I really want to thank you all for the comments. As a non-blogger I didn't even realize the comments section were available until a few days ago. I have been reading continuously ever since. I have been taking all the suggestions and reworking the query (the novel as well)

Talpianna - Dr. Robs maneuvers are focusing Katie away from all media by keeping her busy as she starts her new academic career. TV is the downfall. Im told by a local intellectual property attorney that Hudson University is a common ficticious institution too generalized to be copyrighted by name only. I would need to reference another works use of Hudson University to have any conflict. But Im glad I checked.

BUFFY SQUIRREL - You were right on and not. The fact she is a cancer survivor is central to the plot. But my query doesn't focus enough on Kate to explain that. Your comment really helped focus the rewrite Thanks

Just me/Crimogenic Thanks for the encouragement and your right as of course is Janet (i needed to rework/enhance the voice of my main character.)

Lehcarjt - Yeap As Janet said I need to explain the antagonistic and protagonistic character of the Covenant better. It was just too confusing and the nature of the covenant too involved. Either that or just leave it out since the
Query would be way too long. Her analytical nature and the conflict with her uncontrolable outbursts was my issue it came out unclear.

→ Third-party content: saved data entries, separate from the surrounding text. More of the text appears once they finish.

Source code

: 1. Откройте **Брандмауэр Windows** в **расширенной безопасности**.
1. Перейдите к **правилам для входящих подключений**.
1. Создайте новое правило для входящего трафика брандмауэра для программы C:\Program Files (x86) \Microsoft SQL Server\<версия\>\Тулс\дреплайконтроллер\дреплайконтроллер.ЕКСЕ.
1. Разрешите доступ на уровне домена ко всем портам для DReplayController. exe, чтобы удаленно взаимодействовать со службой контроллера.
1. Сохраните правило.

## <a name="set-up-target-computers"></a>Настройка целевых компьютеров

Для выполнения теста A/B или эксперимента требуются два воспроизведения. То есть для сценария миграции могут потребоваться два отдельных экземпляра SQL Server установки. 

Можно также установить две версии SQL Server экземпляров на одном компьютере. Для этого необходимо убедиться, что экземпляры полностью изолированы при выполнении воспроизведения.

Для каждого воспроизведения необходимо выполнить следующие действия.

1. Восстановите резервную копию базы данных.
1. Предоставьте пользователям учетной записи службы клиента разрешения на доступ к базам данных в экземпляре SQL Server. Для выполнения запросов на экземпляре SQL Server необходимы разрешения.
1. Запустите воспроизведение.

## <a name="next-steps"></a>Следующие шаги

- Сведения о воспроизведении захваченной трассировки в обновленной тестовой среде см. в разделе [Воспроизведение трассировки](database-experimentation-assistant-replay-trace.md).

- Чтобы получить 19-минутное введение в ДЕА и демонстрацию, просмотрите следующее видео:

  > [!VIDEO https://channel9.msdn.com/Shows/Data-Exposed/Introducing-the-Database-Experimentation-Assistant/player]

Jeanorum Thanks for the encouragment. Im trying but Im finding less is more

JS Boy did you say a mouthful. Ive had to rewrite and edit to give voice and take away cold stilted language. Too many years of legal briefs. I tried a legal thriller and found it way too difficult as a first novel in years. I needed to focus away from the law to find the characters. I hope it works

Beth Clare JS You were right (Im still wrong) it was a spelling error. IT was arrayed. in fact it was arrayed until I pasted to the email and stupidly did a last spell check before sending. I didn't trust my own proofs. checked the word one last time and hit the wrong alternative in a list. (Shame on me) But I do believe Letch is correct as is lech.

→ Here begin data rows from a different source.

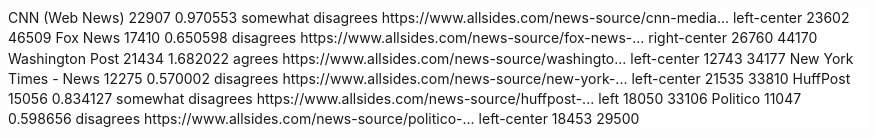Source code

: <th></th>  
</tr>  
</thead>  
<tbody>  
<tr>  
<th>CNN (Web News)</th>  
<td>22907</td>  
<td>0.970553</td>  
<td>somewhat disagrees</td>  
<td>https://www.allsides.com/news-source/cnn-media...</td>  
<td>left-center</td>  
<td>23602</td>  
<td>46509</td>  
</tr>  
<tr>  
<th>Fox News</th>  
<td>17410</td>  
<td>0.650598</td>  
<td>disagrees</td>  
<td>https://www.allsides.com/news-source/fox-news-...</td>  
<td>right-center</td>  
<td>26760</td>  
<td>44170</td>  
</tr>  
<tr>  
<th>Washington Post</th>  
<td>21434</td>  
<td>1.682022</td>  
<td>agrees</td>  
<td>https://www.allsides.com/news-source/washingto...</td>  
<td>left-center</td>  
<td>12743</td>  
<td>34177</td>  
</tr>  
<tr>  
<th>New York Times - News</th>  
<td>12275</td>  
<td>0.570002</td>  
<td>disagrees</td>  
<td>https://www.allsides.com/news-source/new-york-...</td>  
<td>left-center</td>  
<td>21535</td>  
<td>33810</td>  
</tr>  
<tr>  
<th>HuffPost</th>  
<td>15056</td>  
<td>0.834127</td>  
<td>somewhat disagrees</td>  
<td>https://www.allsides.com/news-source/huffpost-...</td>  
<td>left</td>  
<td>18050</td>  
<td>33106</td>  
</tr>  
<tr>  
<th>Politico</th>  
<td>11047</td>  
<td>0.598656</td>  
<td>disagrees</td>  
<td>https://www.allsides.com/news-source/politico-...</td>  
<td>left-center</td>  
<td>18453</td>  
<td>29500</td>  
</tr>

Again thank you all so much and now I can start helping other people (not that Im in a position to judge) At least some positive motivation Thanks again

pangolin said...

Wow, what a huge improvement in the revision. Not everyone can take advice and work with it so well. The story is really starting to sound intriguing. Good luck with the next iteration, author; it looks like you're on your way to nailing it.

dmciii said...

The reason its taken so long to rewrite the query is that all the comments and other posts here have really been helping rewrite the story. Before I could even try the query again I had to rework certain parts of the novel. Its been totally amazing and I can't thank you all enough. So time to start round three as soon as I finish the rest of the sharks posts. Back to the chum bucket

dmciii said...

A quick poll. Since Hudson University is out, but I need the name to end University (the storyline has the merger of two "colleges" into a larger "university") any votes:
a) Reid University
b) Hammerhead U.
c) Sharkson University
d) Squalus University
Query College sounds too much like an online school. I'll definately have to rename the sports teams the sharks though. Any thoughts, suggestions?

Janet Reid said...

Here are some suggestions on naming places

dmciii said...

That article is far too funny. But take it from a man who lived on Seaman's Neck Road and then moved to Dicktown Road. Names are far too important. My family will never let me live that down

talpianna said...

How about Xenacanthida U.? They all died out during the Permian Mass Extinction, so nobody's around to sue.

WV: upedled--open university offering continuing education for former Tour de France competitors.

Joy Slaughter said...

Ah! The antagonist. I see now that I need to strengthen the antagonist's portrayal in my query. Thank you.